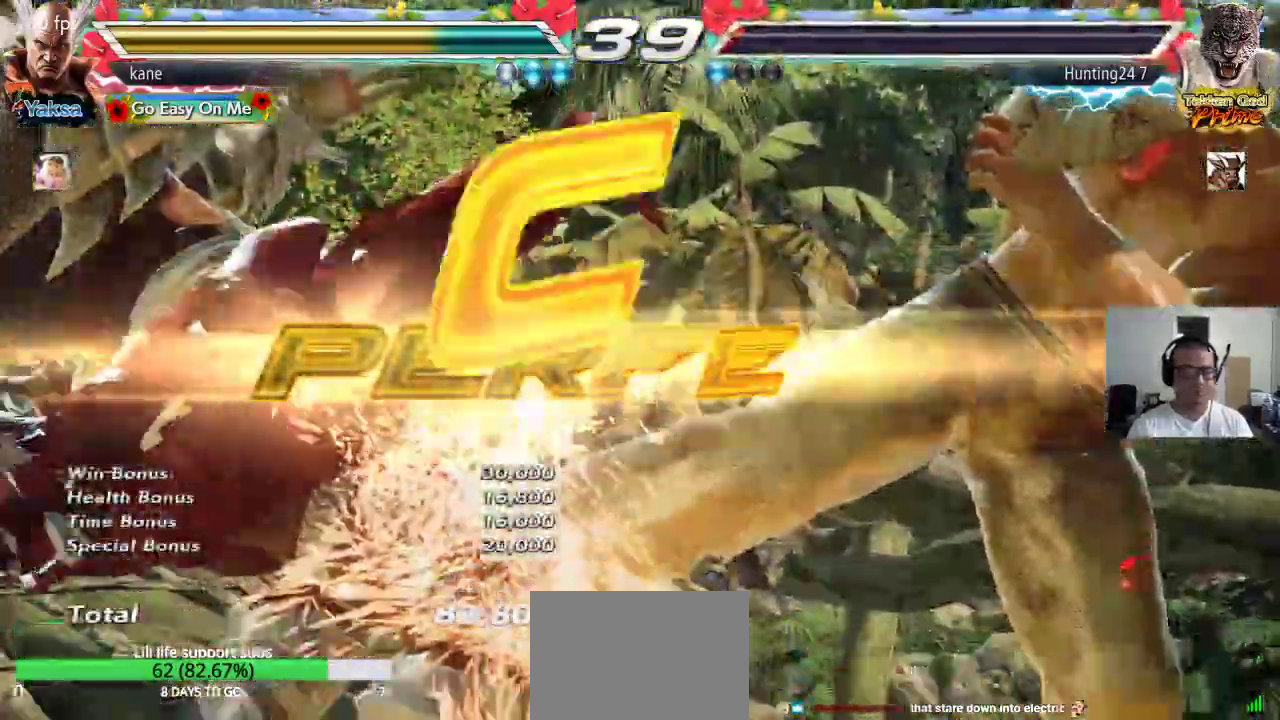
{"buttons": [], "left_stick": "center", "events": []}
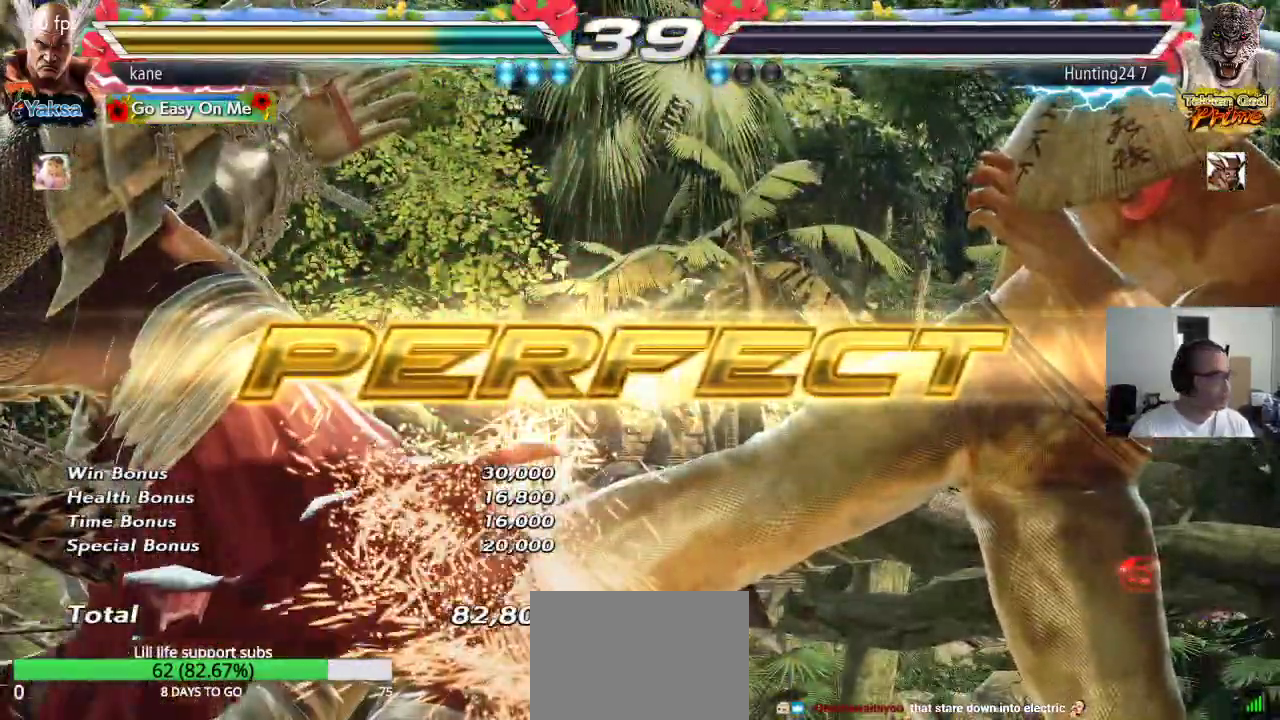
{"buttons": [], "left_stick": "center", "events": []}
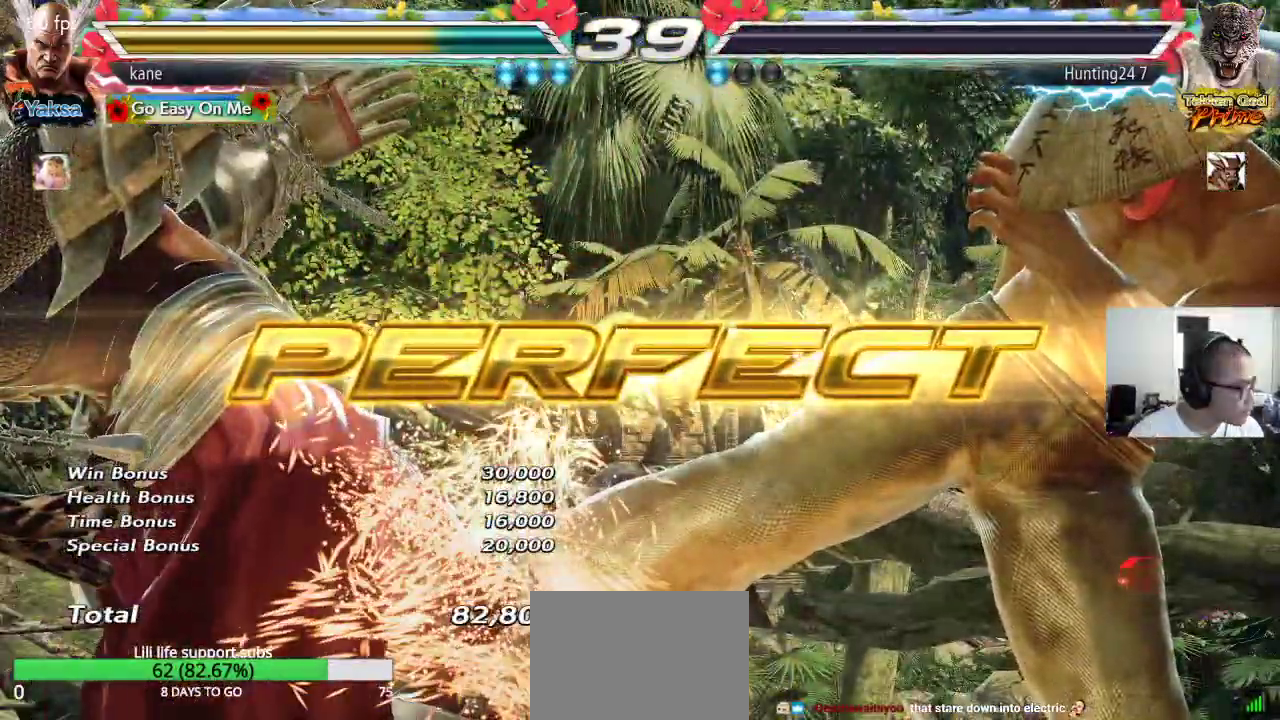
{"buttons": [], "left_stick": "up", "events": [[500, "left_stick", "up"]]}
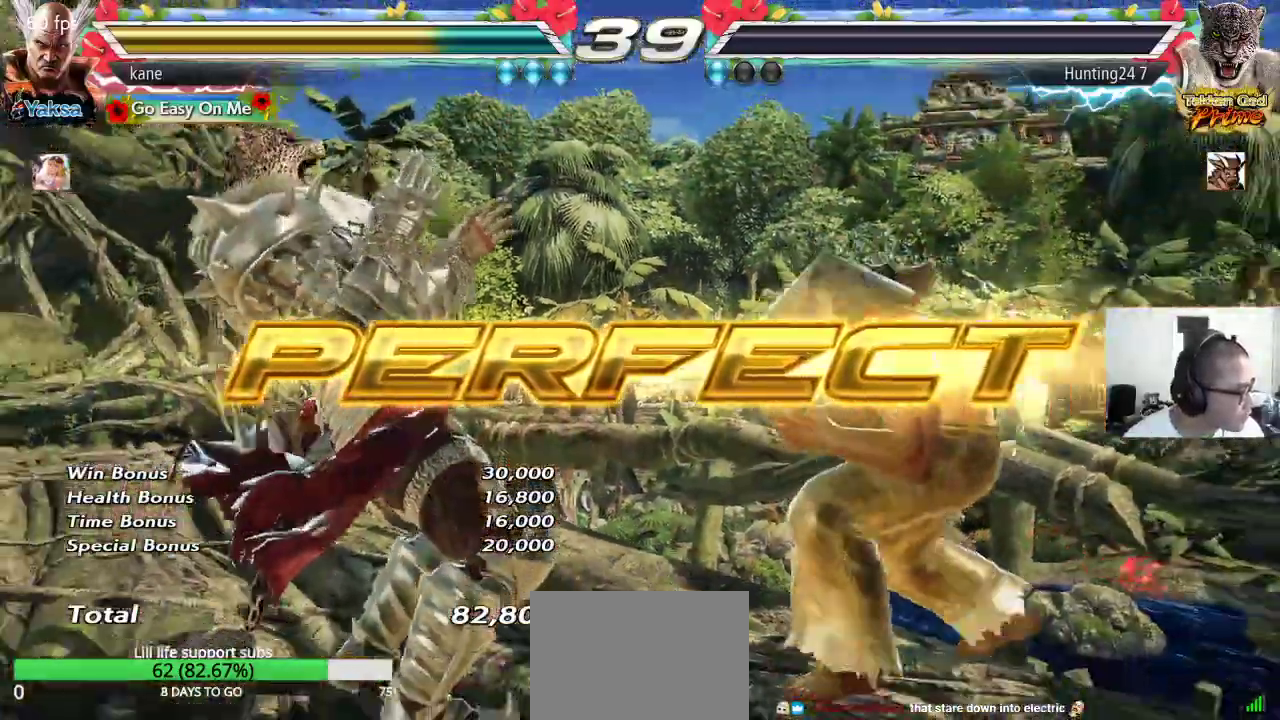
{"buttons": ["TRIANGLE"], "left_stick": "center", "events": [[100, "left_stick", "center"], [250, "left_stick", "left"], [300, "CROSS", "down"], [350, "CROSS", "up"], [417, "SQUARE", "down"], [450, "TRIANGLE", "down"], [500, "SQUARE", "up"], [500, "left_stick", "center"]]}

# # #

* _WHAT YOU ARE ASKED TO DO_: Where the data contains an image, skip the image and copy everything else exactly as it appears.

* _OUTPUT BELOW_:
{"buttons": [], "left_stick": "center", "events": []}
{"buttons": [], "left_stick": "center", "events": []}
{"buttons": [], "left_stick": "up", "events": [[500, "left_stick", "up"]]}
{"buttons": ["TRIANGLE"], "left_stick": "center", "events": [[100, "left_stick", "center"], [250, "left_stick", "left"], [300, "CROSS", "down"], [350, "CROSS", "up"], [417, "SQUARE", "down"], [450, "TRIANGLE", "down"], [500, "SQUARE", "up"], [500, "left_stick", "center"]]}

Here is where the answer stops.